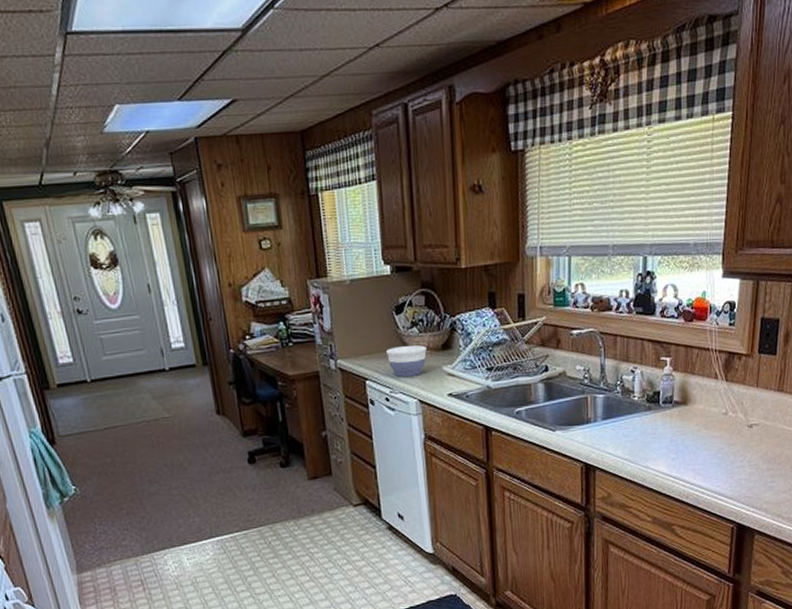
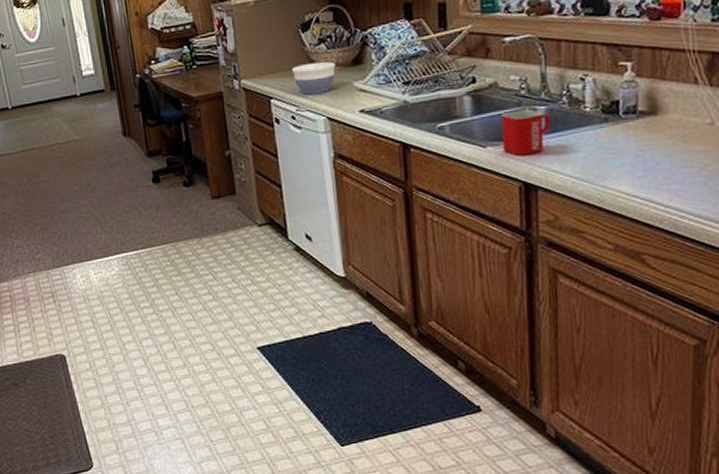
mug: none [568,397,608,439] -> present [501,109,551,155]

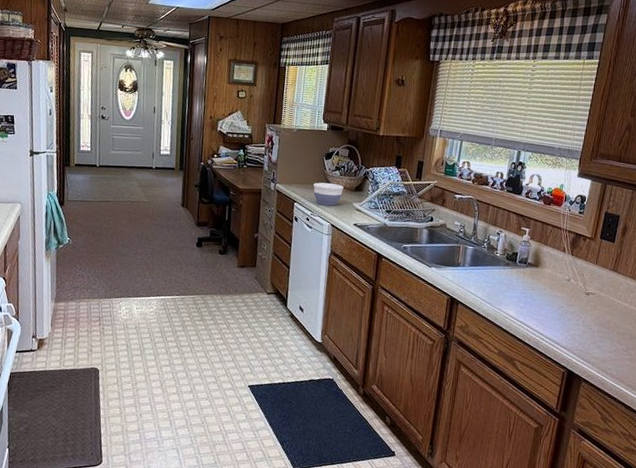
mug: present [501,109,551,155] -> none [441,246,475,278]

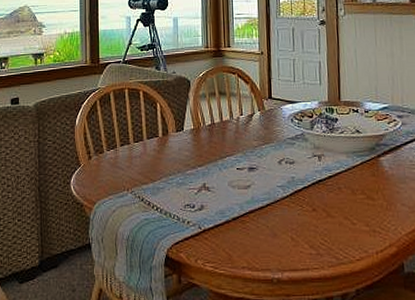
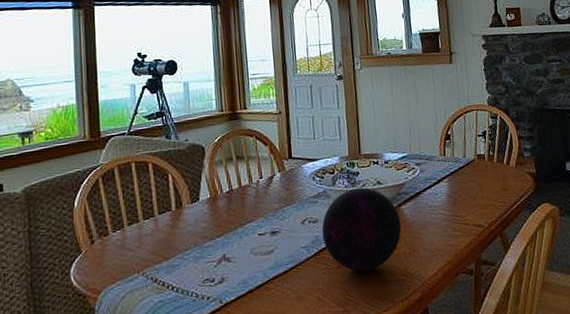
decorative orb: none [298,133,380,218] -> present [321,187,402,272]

**Description of the task**: Copy the full listing above exactly, apart from the pictures.

**Output below**:
mug: none [568,397,608,439] -> present [501,109,551,155]

mug: present [501,109,551,155] -> none [441,246,475,278]

decorative orb: none [298,133,380,218] -> present [321,187,402,272]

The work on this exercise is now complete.